[Items from a data source]

# # # #

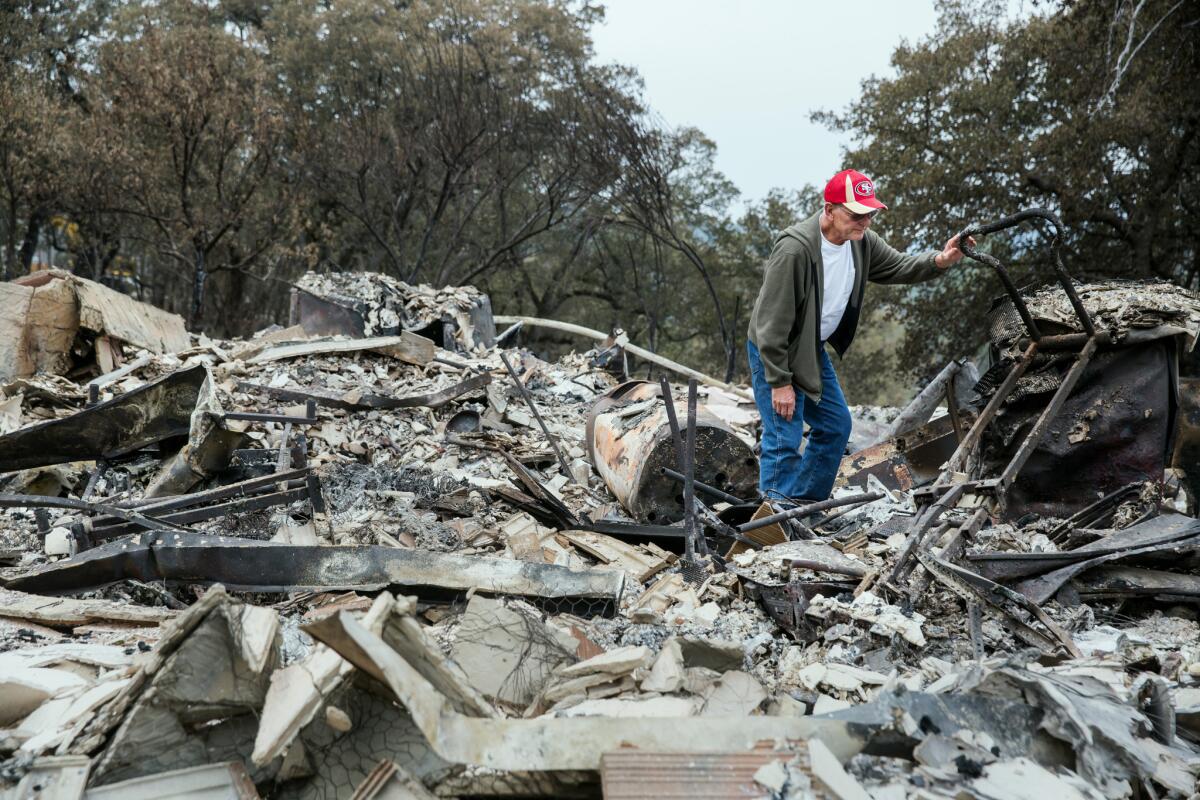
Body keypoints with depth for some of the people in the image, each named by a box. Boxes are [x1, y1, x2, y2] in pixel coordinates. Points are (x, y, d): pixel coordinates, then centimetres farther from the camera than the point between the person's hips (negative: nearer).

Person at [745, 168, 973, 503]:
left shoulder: (861, 241, -7)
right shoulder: (794, 249, -31)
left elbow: (899, 266, 8)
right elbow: (772, 321, -28)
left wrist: (940, 260, -14)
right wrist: (780, 382, -24)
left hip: (813, 350, 9)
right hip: (775, 353, -9)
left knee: (835, 426, 15)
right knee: (784, 441, -11)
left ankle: (803, 508, 28)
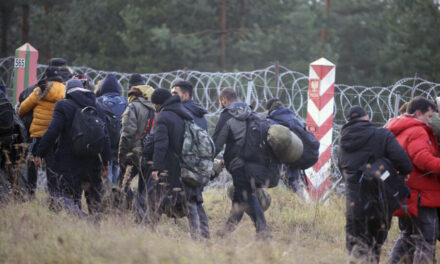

# # # #

• Task brief
Each line from the one containing "left hip: (813, 350, 9)" through the last line of the entries above is to be extracted exactly. Pictures are not part of the copy.

• Expected answer
left hip: (813, 350, 9)
right hip: (775, 353, -9)
left knee: (835, 426, 15)
right knee: (784, 441, -11)
left ankle: (803, 508, 28)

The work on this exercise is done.